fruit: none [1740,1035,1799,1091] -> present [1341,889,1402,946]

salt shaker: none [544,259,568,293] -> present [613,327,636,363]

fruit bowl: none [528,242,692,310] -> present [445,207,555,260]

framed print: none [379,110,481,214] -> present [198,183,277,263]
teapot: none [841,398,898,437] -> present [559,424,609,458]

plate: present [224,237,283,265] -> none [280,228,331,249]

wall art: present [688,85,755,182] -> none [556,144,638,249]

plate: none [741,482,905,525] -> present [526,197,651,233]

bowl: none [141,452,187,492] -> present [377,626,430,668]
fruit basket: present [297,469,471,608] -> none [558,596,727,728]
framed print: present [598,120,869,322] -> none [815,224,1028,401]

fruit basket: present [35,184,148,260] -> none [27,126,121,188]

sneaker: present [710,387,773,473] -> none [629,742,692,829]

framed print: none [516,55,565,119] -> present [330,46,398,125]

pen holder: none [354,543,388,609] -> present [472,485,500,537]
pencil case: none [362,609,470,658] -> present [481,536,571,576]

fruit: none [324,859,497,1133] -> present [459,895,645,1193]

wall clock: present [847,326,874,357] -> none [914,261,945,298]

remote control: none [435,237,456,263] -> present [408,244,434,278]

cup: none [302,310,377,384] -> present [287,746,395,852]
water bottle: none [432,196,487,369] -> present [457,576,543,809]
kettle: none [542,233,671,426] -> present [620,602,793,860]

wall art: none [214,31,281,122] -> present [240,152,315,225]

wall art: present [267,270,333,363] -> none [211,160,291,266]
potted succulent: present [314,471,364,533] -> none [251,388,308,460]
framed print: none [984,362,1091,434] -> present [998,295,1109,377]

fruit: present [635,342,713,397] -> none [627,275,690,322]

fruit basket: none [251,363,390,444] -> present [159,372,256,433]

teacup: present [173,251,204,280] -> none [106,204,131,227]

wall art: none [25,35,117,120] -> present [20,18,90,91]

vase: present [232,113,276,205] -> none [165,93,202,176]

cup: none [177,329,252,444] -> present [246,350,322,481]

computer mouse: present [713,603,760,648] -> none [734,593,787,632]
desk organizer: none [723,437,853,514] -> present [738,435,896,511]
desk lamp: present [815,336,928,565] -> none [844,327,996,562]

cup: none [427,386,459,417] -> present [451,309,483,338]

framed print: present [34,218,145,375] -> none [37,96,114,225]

ASSIGNMENT: Which lines above run from the one containing "teapot: none [841,398,898,437]" to the one containing "cup: none [427,386,459,417]"? Give them again exactly, both ends included.

OUTPUT OF THE TASK:
teapot: none [841,398,898,437] -> present [559,424,609,458]

plate: present [224,237,283,265] -> none [280,228,331,249]

wall art: present [688,85,755,182] -> none [556,144,638,249]

plate: none [741,482,905,525] -> present [526,197,651,233]

bowl: none [141,452,187,492] -> present [377,626,430,668]
fruit basket: present [297,469,471,608] -> none [558,596,727,728]
framed print: present [598,120,869,322] -> none [815,224,1028,401]

fruit basket: present [35,184,148,260] -> none [27,126,121,188]

sneaker: present [710,387,773,473] -> none [629,742,692,829]

framed print: none [516,55,565,119] -> present [330,46,398,125]

pen holder: none [354,543,388,609] -> present [472,485,500,537]
pencil case: none [362,609,470,658] -> present [481,536,571,576]

fruit: none [324,859,497,1133] -> present [459,895,645,1193]

wall clock: present [847,326,874,357] -> none [914,261,945,298]

remote control: none [435,237,456,263] -> present [408,244,434,278]

cup: none [302,310,377,384] -> present [287,746,395,852]
water bottle: none [432,196,487,369] -> present [457,576,543,809]
kettle: none [542,233,671,426] -> present [620,602,793,860]

wall art: none [214,31,281,122] -> present [240,152,315,225]

wall art: present [267,270,333,363] -> none [211,160,291,266]
potted succulent: present [314,471,364,533] -> none [251,388,308,460]
framed print: none [984,362,1091,434] -> present [998,295,1109,377]

fruit: present [635,342,713,397] -> none [627,275,690,322]

fruit basket: none [251,363,390,444] -> present [159,372,256,433]

teacup: present [173,251,204,280] -> none [106,204,131,227]

wall art: none [25,35,117,120] -> present [20,18,90,91]

vase: present [232,113,276,205] -> none [165,93,202,176]

cup: none [177,329,252,444] -> present [246,350,322,481]

computer mouse: present [713,603,760,648] -> none [734,593,787,632]
desk organizer: none [723,437,853,514] -> present [738,435,896,511]
desk lamp: present [815,336,928,565] -> none [844,327,996,562]

cup: none [427,386,459,417] -> present [451,309,483,338]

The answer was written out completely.